Near the end, Jeremiah, around 75, says “I don’t trust human beings, but human beings do wondrous things.” All artists are lonely.

The film is a biography of the inventor of California cuisine” (not exactly the O.C.) and originated the cult of the “celebrity chef”.

The early part of the film presents his private school upbringing in England and his closet life as a gay man, a contemporary of me.


Jeremiah was cut off at age 30 and had to get a job (so I guess he had privilege) but quickly proved himself in California OJT,

He opened numerous restaurants, in San Francisco (the Star) and Hong Kong.
  
He would live in the Philippines before moving to New York to manage the Tavern on the Green.

It can also be rented from YouTube movies for $3.99. 

Thursday, November 09, 2017

Vox: "Harassment is Breaking Twitter's Free Speech Experiment"



Harassment is Breaking Twitter’s Free Speech Experiment” is a rather disturbing video by Vox Media narrated by Carlos Maza (who is indeed super “attractive”).

Carlos explains how both Twitter and the earlier Blogger were conceived as open free speech flatforms that would enrich public debate by the lack of pre-censorship and gatekeepers.

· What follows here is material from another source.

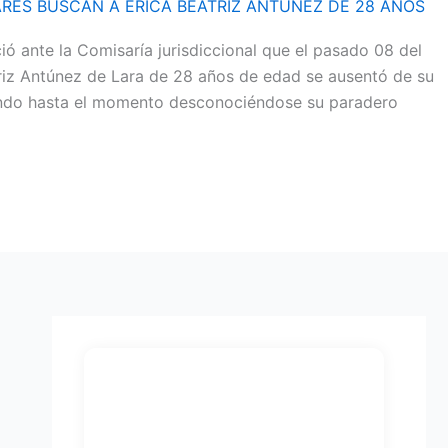
IARES BUSCAN A ERICA BEATRIZ ANTÚNEZ DE 28 AÑOS
ó ante la Comisaría jurisdiccional que el pasado 08 del
atriz Antúnez de Lara de 28 años de edad se ausentó de su
sando hasta el momento desconociéndose su paradero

But Twitter, particularly, has found that the bullies want to rule the roost by intimidating the “weak”. And there are new concerns about foreign manipulation (fake news) and recruiting (as by ISIS).

Not mentioned is the threat (like from the Backpage controversy) to Section 230, which would protect platforms like Twitter from downstream liability for defamation.

Some activists maintain that specific groups (neo-Nazi’s) should not be allowed to be on platforms at all because of the specific (based on history) political threat they pose to certain protected groups.  

Sunday, November 05, 2017

"The Most Advanced Civilization in the Universe" may account for The Great Void


The Most Advanced Civilization in the Universe” by Aperture (9 min).

This little film presents the Kardashev Scale, proposed by Carl Sagan, classifying civilizations by how much energy they can harness.

  

Earth rates 0.72 on the scale, not even a Type 1 (controlling the energy on its own planet).  A Type 2 can handle a whole solar system and might build a Dyson’s sphere. A Type 3 can control a whole galaxy.  The presence of “The Great Void” may indicate the presence of a Type 3 civilization. 

Friday, November 03, 2017

Life Magazine recalls the films of the 1980s


Life Magazine is selling a supermarket coffee table booklet. “Movies of the 1980s: A Look at the Decade’s Best Films”.


Among my own favorites in the group are “Flashdance” (which I saw at Northpark in Dallas), “Stand By Me”, “The E.T.”, “The Empire Strikes Back”, and Tom Cruise’s legs in “Risky Business”.
.

I would add “Cry Freedom” to the list.


In discos I prefer music of the 80s, the old Village Station in Dallas (now the S4).